### WHAT THE TASK ASKS
Lines with the word "virtualenv" in them are the ones to copy from the records.

BEGIN RECORDS FOR THIS EXERCISE

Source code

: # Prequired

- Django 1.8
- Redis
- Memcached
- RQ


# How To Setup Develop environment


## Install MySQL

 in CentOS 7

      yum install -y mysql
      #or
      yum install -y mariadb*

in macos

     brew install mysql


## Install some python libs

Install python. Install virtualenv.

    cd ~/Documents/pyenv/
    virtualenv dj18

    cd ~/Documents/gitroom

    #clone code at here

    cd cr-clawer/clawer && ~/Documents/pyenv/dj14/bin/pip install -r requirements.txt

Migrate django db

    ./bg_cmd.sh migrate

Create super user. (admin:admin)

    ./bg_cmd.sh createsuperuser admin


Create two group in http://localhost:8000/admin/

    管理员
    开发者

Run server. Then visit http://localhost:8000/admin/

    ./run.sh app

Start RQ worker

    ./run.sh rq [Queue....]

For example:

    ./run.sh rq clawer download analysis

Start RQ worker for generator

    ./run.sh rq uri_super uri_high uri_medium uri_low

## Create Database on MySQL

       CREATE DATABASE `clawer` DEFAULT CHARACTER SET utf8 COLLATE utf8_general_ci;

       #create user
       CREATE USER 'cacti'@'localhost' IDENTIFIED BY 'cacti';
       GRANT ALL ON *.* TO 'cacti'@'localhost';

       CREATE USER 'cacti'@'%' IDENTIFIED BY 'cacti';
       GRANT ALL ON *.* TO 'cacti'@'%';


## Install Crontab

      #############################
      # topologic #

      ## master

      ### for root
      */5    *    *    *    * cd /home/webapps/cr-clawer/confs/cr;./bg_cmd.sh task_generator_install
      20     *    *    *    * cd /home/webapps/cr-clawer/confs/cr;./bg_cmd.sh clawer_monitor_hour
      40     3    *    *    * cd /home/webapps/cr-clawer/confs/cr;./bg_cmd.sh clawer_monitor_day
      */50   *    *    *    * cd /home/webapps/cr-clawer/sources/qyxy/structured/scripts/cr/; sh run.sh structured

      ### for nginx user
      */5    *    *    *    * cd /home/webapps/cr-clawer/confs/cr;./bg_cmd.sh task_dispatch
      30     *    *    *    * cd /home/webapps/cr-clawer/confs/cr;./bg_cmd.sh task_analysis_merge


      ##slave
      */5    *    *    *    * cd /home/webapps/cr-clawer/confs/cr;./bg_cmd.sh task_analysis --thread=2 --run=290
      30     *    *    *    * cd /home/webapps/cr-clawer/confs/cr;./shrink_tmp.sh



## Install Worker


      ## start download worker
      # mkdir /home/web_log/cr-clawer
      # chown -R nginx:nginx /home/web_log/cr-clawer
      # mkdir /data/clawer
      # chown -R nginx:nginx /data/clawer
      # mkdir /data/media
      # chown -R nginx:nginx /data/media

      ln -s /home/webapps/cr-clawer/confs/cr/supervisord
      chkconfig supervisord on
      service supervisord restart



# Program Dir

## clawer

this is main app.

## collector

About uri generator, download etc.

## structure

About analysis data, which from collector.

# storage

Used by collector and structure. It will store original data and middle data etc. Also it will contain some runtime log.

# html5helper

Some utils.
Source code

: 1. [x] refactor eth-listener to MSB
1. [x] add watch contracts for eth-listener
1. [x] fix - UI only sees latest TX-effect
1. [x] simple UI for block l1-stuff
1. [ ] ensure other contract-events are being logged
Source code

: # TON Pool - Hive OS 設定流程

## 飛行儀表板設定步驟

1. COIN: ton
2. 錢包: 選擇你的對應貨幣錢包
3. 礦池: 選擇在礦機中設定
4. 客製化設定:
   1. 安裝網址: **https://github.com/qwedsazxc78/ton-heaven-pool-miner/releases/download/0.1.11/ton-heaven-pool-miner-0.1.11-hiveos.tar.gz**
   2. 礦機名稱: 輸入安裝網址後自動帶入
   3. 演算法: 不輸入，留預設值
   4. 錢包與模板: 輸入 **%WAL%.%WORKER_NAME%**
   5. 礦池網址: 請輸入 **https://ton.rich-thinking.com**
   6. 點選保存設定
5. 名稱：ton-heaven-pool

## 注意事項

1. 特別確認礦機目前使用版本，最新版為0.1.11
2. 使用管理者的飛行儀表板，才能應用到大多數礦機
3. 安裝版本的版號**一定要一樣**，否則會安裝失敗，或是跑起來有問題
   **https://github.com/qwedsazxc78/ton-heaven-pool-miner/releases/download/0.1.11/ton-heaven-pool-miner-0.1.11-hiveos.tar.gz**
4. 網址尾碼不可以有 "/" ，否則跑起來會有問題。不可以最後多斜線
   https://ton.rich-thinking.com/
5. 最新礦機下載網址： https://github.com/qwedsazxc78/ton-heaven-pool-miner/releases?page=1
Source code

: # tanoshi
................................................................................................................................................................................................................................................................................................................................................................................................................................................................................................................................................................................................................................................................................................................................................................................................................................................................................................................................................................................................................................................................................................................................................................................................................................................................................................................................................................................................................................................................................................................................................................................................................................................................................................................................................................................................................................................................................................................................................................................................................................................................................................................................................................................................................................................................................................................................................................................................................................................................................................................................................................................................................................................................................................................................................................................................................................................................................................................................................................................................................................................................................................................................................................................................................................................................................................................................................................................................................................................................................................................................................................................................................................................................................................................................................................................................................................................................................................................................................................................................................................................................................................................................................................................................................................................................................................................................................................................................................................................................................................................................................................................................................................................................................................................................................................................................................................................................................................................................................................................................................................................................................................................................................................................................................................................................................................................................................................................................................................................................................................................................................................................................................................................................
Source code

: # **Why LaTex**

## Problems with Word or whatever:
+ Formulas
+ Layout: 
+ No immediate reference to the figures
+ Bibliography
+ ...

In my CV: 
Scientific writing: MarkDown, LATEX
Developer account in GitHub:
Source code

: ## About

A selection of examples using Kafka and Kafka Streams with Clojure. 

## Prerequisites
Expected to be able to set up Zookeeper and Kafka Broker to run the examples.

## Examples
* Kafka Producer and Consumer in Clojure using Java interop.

END RECORDS FOR THIS EXERCISE

### ANSWER SECTION
Install python. Install virtualenv.
    virtualenv dj18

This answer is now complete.